Jan Baumbach is head of the research group "Computational Systems Biology" at the Cluster of Excellence in Saarbrücken. The group studies how to search efficiently and reliably through huge amounts of biomedical data, created through new analysis techniques, with the help of calculation methods from the field of computer science. In cooperation with the Korea Institute for Science and Technology Europe (KIST Europe), the bioinformatics researchers in Saarbrücken analyze doctors' examination results from various medical facilities, including clinics in Hemer, Homburg, Essen, Göttingen and Marburg, among others. Through clinical studies, the doctors analyze the respiration of patients with known diseases, such as lung cancer and infections.

"The technique of measurement has been perfected for several years," Jan Baumbach explains. "Now it's up to computer science to evaluate the measured results." His research group believes in calculation methods which are usually applied for machine learning in the field of artificial intelligence. Using these, they try to find models within the measured products of metabolism, so-called metabolites, which can identify the disease in a body like a fingerprint at a crime scene. "The huge problem is that we have a crime scene with millions of possible indicators, of which maybe only two or three are relevant" says Jan Baumbach. Thus, the bioinformatics researchers leave the decision as to which combination of metabolites indicates a disease to the specially-developed classification algorithms. Using the samples - which, for the human viewer, would be impossible to analyze - the algorithms learn training material that aids in automatically placing unknown data reliably into the categories "healthy" or "disease X."
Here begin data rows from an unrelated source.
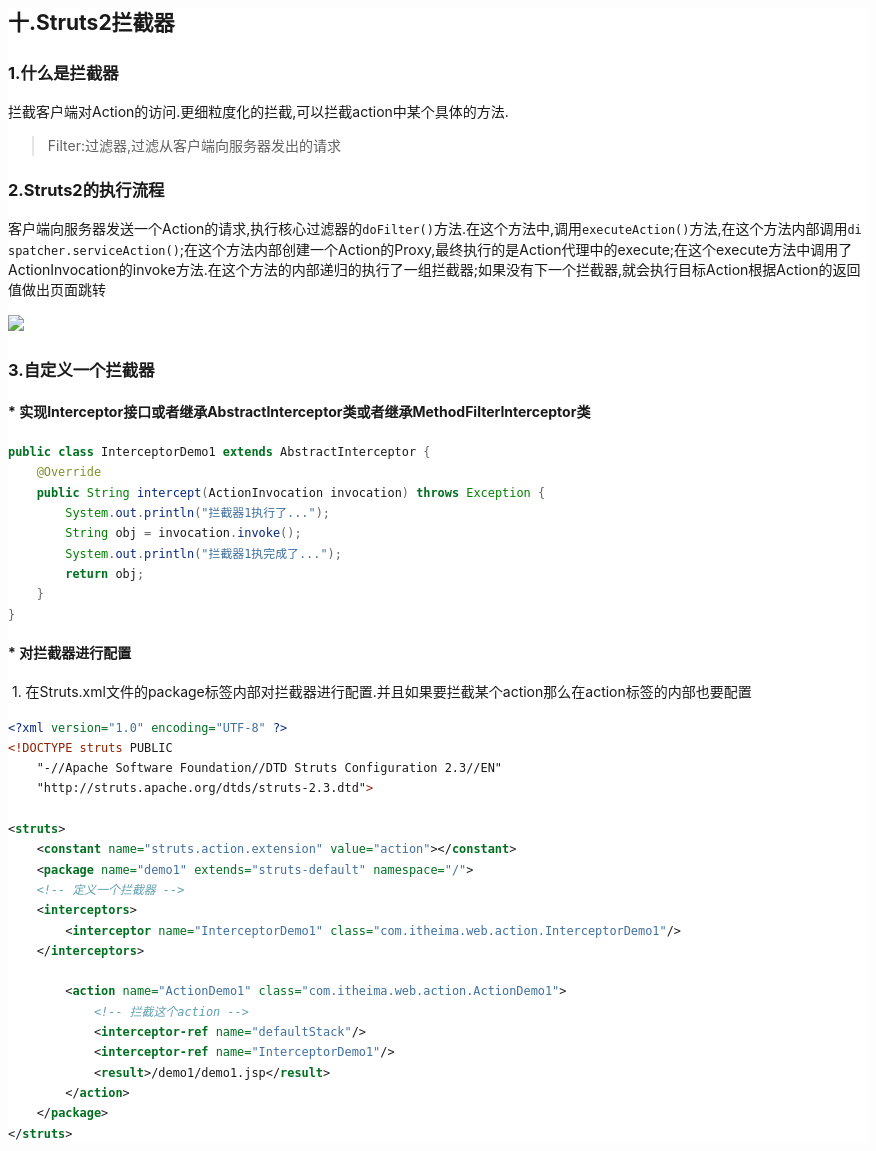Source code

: ## 十.Struts2拦截器

### 1.什么是拦截器

拦截客户端对Action的访问.更细粒度化的拦截,可以拦截action中某个具体的方法.

> Filter:过滤器,过滤从客户端向服务器发出的请求

### 2.Struts2的执行流程

客户端向服务器发送一个Action的请求,执行核心过滤器的`doFilter()`方法.在这个方法中,调用`executeAction()`方法,在这个方法内部调用`dispatcher.serviceAction()`;在这个方法内部创建一个Action的Proxy,最终执行的是Action代理中的execute;在这个execute方法中调用了ActionInvocation的invoke方法.在这个方法的内部递归的执行了一组拦截器;如果没有下一个拦截器,就会执行目标Action根据Action的返回值做出页面跳转

![](./拦截器的执行流程.bmp)

### 3.自定义一个拦截器

#### * 实现Interceptor接口或者继承AbstractInterceptor类或者继承MethodFilterInterceptor类

```java
public class InterceptorDemo1 extends AbstractInterceptor {
	@Override
	public String intercept(ActionInvocation invocation) throws Exception {
		System.out.println("拦截器1执行了...");
		String obj = invocation.invoke();
		System.out.println("拦截器1执完成了...");
		return obj;
	}
}
```



#### * 对拦截器进行配置

​	1. 在Struts.xml文件的package标签内部对拦截器进行配置.并且如果要拦截某个action那么在action标签的内部也要配置

```xml
<?xml version="1.0" encoding="UTF-8" ?>
<!DOCTYPE struts PUBLIC
	"-//Apache Software Foundation//DTD Struts Configuration 2.3//EN"
	"http://struts.apache.org/dtds/struts-2.3.dtd">

<struts>
	<constant name="struts.action.extension" value="action"></constant>
	<package name="demo1" extends="struts-default" namespace="/">
	<!-- 定义一个拦截器 -->
	<interceptors>
		<interceptor name="InterceptorDemo1" class="com.itheima.web.action.InterceptorDemo1"/>
	</interceptors>
	
		<action name="ActionDemo1" class="com.itheima.web.action.ActionDemo1">
			<!-- 拦截这个action -->
			<interceptor-ref name="defaultStack"/>
			<interceptor-ref name="InterceptorDemo1"/>
			<result>/demo1/demo1.jsp</result>
		</action>
	</package>
</struts>
```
"Chronic obstructive pulmonary disease (COPD), for example, can be analyzed very accurately, with a failure rate of under 5 percent," says Jan Baumbach. To be able to put the results to practical use, some more clinical studies have to be performed. However, the scientist is convinced of the success of the idea. In five years, he thinks the necessary hardware will fit into a smart phone, replacing the current 18-kilogram machines. With the appropriate algorithms, bacteria and tumors (for example) could be detected more quickly and reliably, blood glucose levels could be measured through breathing into the smart phone.